------ SUPPLIED RECORDS ------

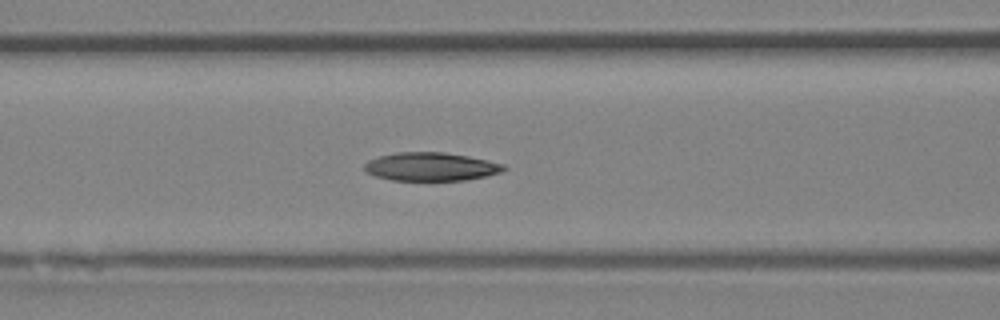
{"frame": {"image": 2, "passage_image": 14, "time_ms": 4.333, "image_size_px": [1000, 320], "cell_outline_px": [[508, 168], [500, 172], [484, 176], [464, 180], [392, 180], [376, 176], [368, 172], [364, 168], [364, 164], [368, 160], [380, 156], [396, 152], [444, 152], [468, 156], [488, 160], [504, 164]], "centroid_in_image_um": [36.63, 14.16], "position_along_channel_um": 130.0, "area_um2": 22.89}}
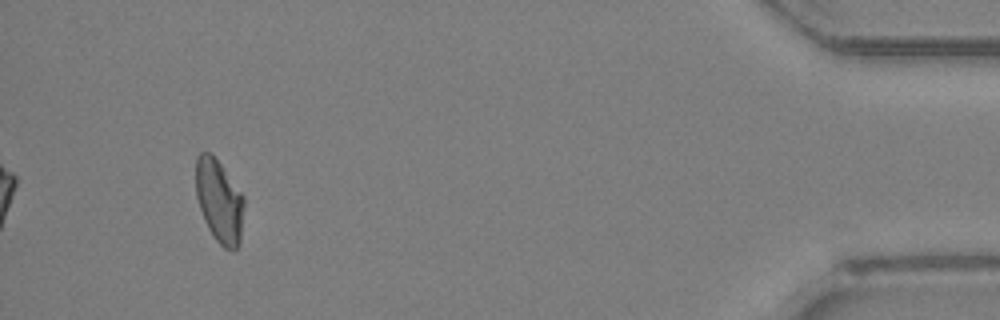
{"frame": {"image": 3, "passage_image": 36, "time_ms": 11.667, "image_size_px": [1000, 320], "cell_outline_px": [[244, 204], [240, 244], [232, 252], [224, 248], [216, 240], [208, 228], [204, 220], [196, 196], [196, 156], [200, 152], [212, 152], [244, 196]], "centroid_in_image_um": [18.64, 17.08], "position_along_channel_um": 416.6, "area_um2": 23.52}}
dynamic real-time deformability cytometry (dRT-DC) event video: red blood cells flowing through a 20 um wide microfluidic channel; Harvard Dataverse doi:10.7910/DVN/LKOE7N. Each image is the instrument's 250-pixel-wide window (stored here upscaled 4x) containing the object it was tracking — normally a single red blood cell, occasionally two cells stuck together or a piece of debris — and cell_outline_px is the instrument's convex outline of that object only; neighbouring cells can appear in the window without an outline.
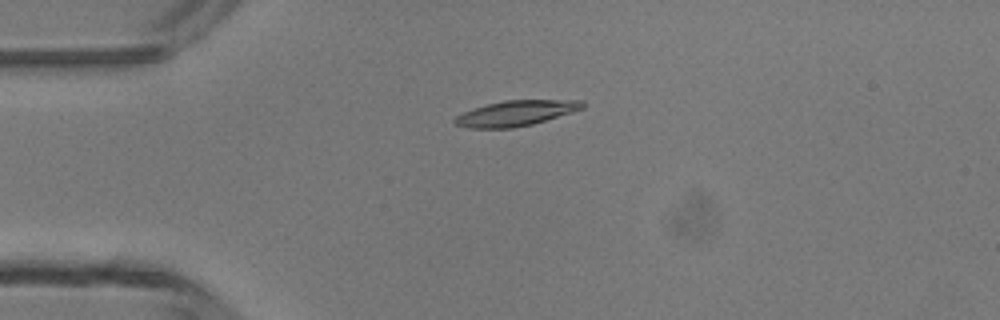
{"species": "common noctule bat (a hibernating species)", "species_latin": "Nyctalus noctula", "temperature_condition": "room temperature", "stored_images_in_passage": 6, "camera_frame_rate_fps": 3000, "um_per_image_px": 0.085, "animal": {"sex": "male", "body_mass_g": 13.3}, "frame": {"image": 1, "passage_image": 3, "time_ms": 2.333, "image_size_px": [1000, 320], "cell_outline_px": [[584, 108], [572, 112], [532, 124], [512, 128], [468, 128], [456, 124], [452, 120], [456, 116], [472, 108], [504, 100], [584, 100]], "centroid_in_image_um": [43.84, 9.62], "position_along_channel_um": 41.2, "area_um2": 18.79}}
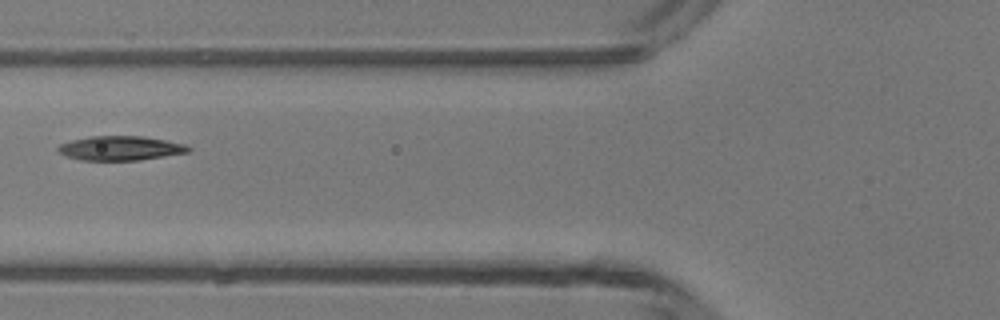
{"frame": {"image": 2, "passage_image": 5, "time_ms": 4.667, "image_size_px": [1000, 320], "cell_outline_px": [[192, 148], [188, 152], [140, 160], [80, 160], [68, 156], [60, 152], [56, 148], [60, 144], [72, 140], [92, 136], [144, 136], [188, 144]], "centroid_in_image_um": [10.28, 12.59], "position_along_channel_um": 115.5, "area_um2": 18.44}}
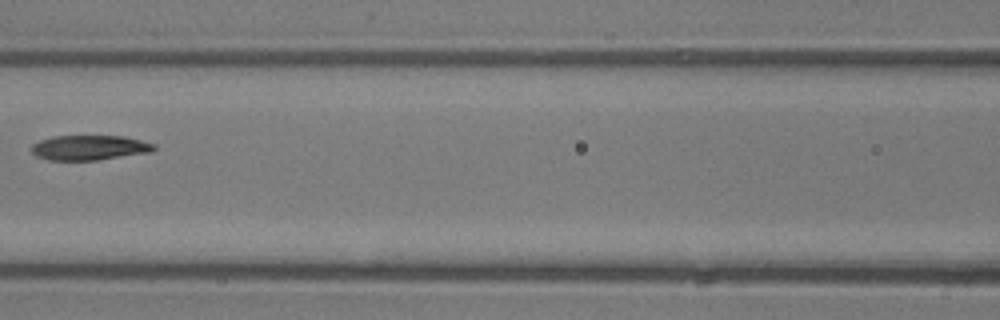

------

EXERCISE REQUIREMENTS: With pictures omitted, reproduce exactly the lines from the line containing "dynamic real-time deformability" through the end of the data above.

WRITTEN ANSWER:
dynamic real-time deformability cytometry (dRT-DC) event video: red blood cells flowing through a 20 um wide microfluidic channel; Harvard Dataverse doi:10.7910/DVN/LKOE7N. Each image is the instrument's 250-pixel-wide window (stored here upscaled 4x) containing the object it was tracking — normally a single red blood cell, occasionally two cells stuck together or a piece of debris — and cell_outline_px is the instrument's convex outline of that object only; neighbouring cells can appear in the window without an outline.
{"species": "common noctule bat (a hibernating species)", "species_latin": "Nyctalus noctula", "temperature_condition": "room temperature", "stored_images_in_passage": 6, "camera_frame_rate_fps": 3000, "um_per_image_px": 0.085, "animal": {"sex": "male", "body_mass_g": 13.3}, "frame": {"image": 1, "passage_image": 3, "time_ms": 2.333, "image_size_px": [1000, 320], "cell_outline_px": [[584, 108], [572, 112], [532, 124], [512, 128], [468, 128], [456, 124], [452, 120], [456, 116], [472, 108], [504, 100], [584, 100]], "centroid_in_image_um": [43.84, 9.62], "position_along_channel_um": 41.2, "area_um2": 18.79}}
{"frame": {"image": 2, "passage_image": 5, "time_ms": 4.667, "image_size_px": [1000, 320], "cell_outline_px": [[192, 148], [188, 152], [140, 160], [80, 160], [68, 156], [60, 152], [56, 148], [60, 144], [72, 140], [92, 136], [144, 136], [188, 144]], "centroid_in_image_um": [10.28, 12.59], "position_along_channel_um": 115.5, "area_um2": 18.44}}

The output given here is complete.